Investigative journalist and anthropologist Scott Carney has worked in some of the most dangerous and unlikely corners of the world. In the the first half, he talked about his explorations into cult psychology, and human organ trafficking in India, as well as the science that allows humans to push past their perceived limitations, achieve incredible feats, and endure extreme conditions. While directing a seven-day Buddhist meditation retreat in India, that included contemplating what it means to die, one of Carney's students, Emily O'Connor, ended up committing suicide on the last night of the program.
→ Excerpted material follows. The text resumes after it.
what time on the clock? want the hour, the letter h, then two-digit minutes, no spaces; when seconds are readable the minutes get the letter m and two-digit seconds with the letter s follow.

In her journal, she wrote "I am a Bodhisattva," and she thought all she had to do was leave her body to become an enlightened being.
In the aftermath, in which various factions were clamoring for different parts of Emily's body, Carney was led down a twisted investigative journalism path, discovering "hundreds of people, buying and selling human body parts in India, whether it's skeletons, bones or kidneys." Subsequently, he investigated a cult in Arizona called Diamond Mountain, where the death of Ian Thorson, echoed some aspects of O'Connor's suicide and brought to light connections between intensive meditation and possible mental instability. He also detailed his most recent journalistic foray-- studying with Dutch fitness guru, Wim Hof, and learning to control his body temperature in extreme cold, culminating in a trek up snowy Mt. Kilimanjaro clad in nothing but a pair of shorts and sneakers.
In the latter half, author, comic book writer, playwright, and writing teacher/lecturer, Jonathan Maberry discussed the movie that started the zombie craze, zombie subculture, folklore, monsters, Wolfman and more. When George Romero created his influential 1968 film "Night of the Living Dead" he had initially wanted to make "I am Legend," Richard Matheson's vampire apocalypse story, but the rights weren't available. Thus, he riffed on some of Matheson's ideas and changed the vampires into flesh eating ghouls, Maberry revealed. Romero recently collaborated with Maberry on a new anthology book, featuring stories that are set within a 48-hour period of when the original Night of the Living Dead took place, centered around a zombie outbreak at a farmhouse.
Zombies are a great set-up to a story, Maberry pointed out. Though they present a dire threat, the plot generally revolves around people in crisis rather than the zombies, such as in the hugely successful TV series, The Walking Dead. There are legends of flesh eating monsters in various cultures, he cited, such as the "draugr" in Scandinavia, a sort of ghost/zombie/vampire mix, as well as a flesh eating demon from the Middle East. Overall, there's been a great resurgence in horror writing, as well as horror-themed films, TV shows, and games, and Maberry attributes some of the rise in popularity to social media and people sharing their interests and enthusiasms online.